Action item. What is needed is an exact copy of the data below, pictures excluded.

+ + +

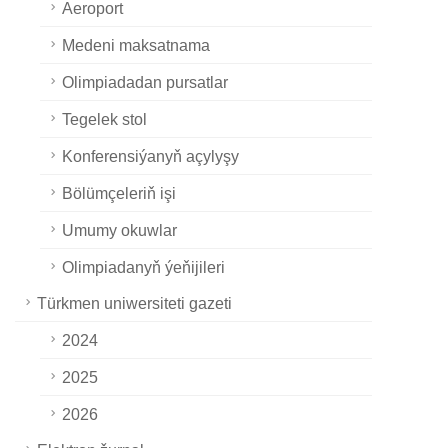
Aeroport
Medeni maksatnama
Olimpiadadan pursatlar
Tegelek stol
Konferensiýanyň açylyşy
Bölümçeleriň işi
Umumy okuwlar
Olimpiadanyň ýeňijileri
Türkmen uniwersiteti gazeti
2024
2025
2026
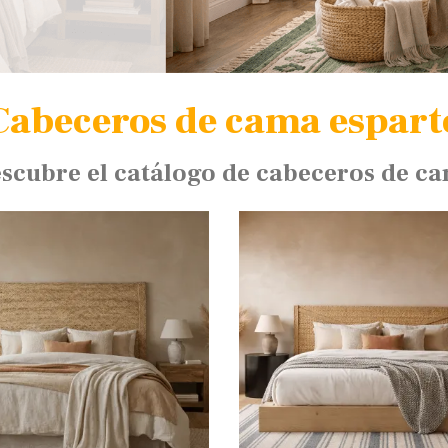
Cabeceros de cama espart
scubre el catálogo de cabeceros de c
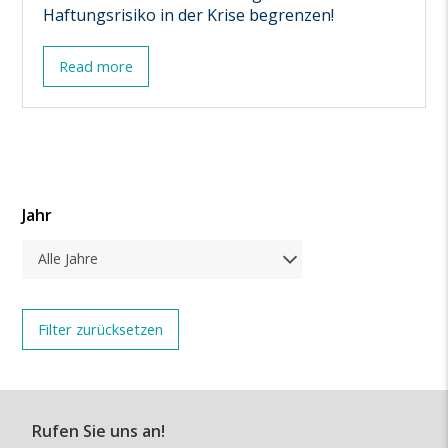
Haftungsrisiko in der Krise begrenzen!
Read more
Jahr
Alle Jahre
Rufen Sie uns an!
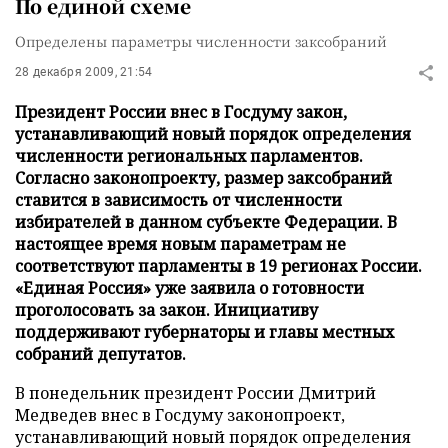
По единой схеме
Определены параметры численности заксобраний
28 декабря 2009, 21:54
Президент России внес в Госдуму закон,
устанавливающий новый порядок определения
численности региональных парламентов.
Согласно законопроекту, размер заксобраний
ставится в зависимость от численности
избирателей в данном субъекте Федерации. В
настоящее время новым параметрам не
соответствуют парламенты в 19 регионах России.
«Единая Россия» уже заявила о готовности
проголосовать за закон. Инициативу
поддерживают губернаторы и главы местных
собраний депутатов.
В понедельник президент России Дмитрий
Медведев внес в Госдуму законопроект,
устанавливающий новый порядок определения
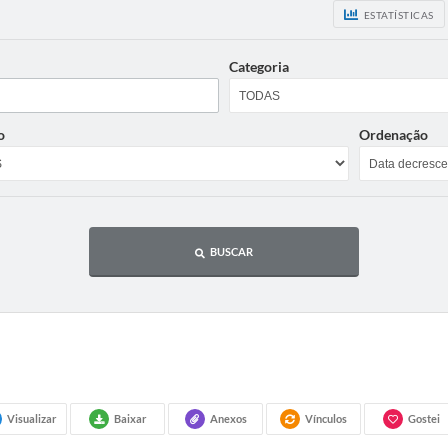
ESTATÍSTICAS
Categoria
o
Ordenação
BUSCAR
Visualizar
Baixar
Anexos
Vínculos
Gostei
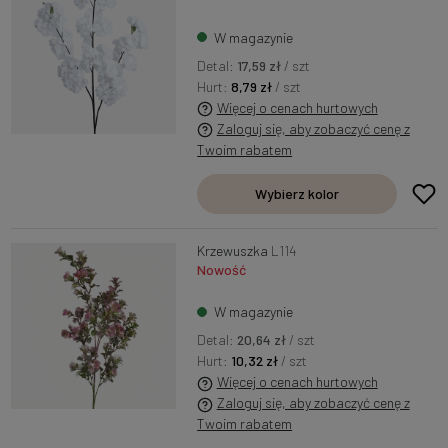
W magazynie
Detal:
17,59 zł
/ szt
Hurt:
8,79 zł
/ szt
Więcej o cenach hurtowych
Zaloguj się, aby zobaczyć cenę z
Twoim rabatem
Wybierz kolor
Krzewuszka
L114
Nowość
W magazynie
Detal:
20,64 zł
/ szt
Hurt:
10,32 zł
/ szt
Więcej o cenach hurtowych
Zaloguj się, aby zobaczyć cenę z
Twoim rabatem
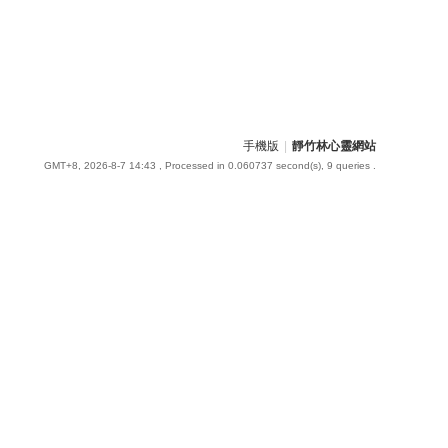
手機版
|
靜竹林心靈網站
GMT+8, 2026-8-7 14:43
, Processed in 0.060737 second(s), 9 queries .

+ + +

Task result.
Aeroport
Medeni maksatnama
Olimpiadadan pursatlar
Tegelek stol
Konferensiýanyň açylyşy
Bölümçeleriň işi
Umumy okuwlar
Olimpiadanyň ýeňijileri
Türkmen uniwersiteti gazeti
2024
2025
2026
Cabeceros de cama espart
scubre el catálogo de cabeceros de c
Haftungsrisiko in der Krise begrenzen!
Read more
Jahr
Alle Jahre
Rufen Sie uns an!
По единой схеме
Определены параметры численности заксобраний
28 декабря 2009, 21:54
Президент России внес в Госдуму закон,
устанавливающий новый порядок определения
численности региональных парламентов.
Согласно законопроекту, размер заксобраний
ставится в зависимость от численности
избирателей в данном субъекте Федерации. В
настоящее время новым параметрам не
соответствуют парламенты в 19 регионах России.
«Единая Россия» уже заявила о готовности
проголосовать за закон. Инициативу
поддерживают губернаторы и главы местных
собраний депутатов.
В понедельник президент России Дмитрий
Медведев внес в Госдуму законопроект,
устанавливающий новый порядок определения
ESTATÍSTICAS
Categoria
o
Ordenação
BUSCAR
Visualizar
Baixar
Anexos
Vínculos
Gostei
W magazynie
Detal:
17,59 zł
/ szt
Hurt:
8,79 zł
/ szt
Więcej o cenach hurtowych
Zaloguj się, aby zobaczyć cenę z
Twoim rabatem
Wybierz kolor
Krzewuszka
L114
Nowość
W magazynie
Detal:
20,64 zł
/ szt
Hurt:
10,32 zł
/ szt
Więcej o cenach hurtowych
Zaloguj się, aby zobaczyć cenę z
Twoim rabatem
手機版
|
靜竹林心靈網站
GMT+8, 2026-8-7 14:43
, Processed in 0.060737 second(s), 9 queries .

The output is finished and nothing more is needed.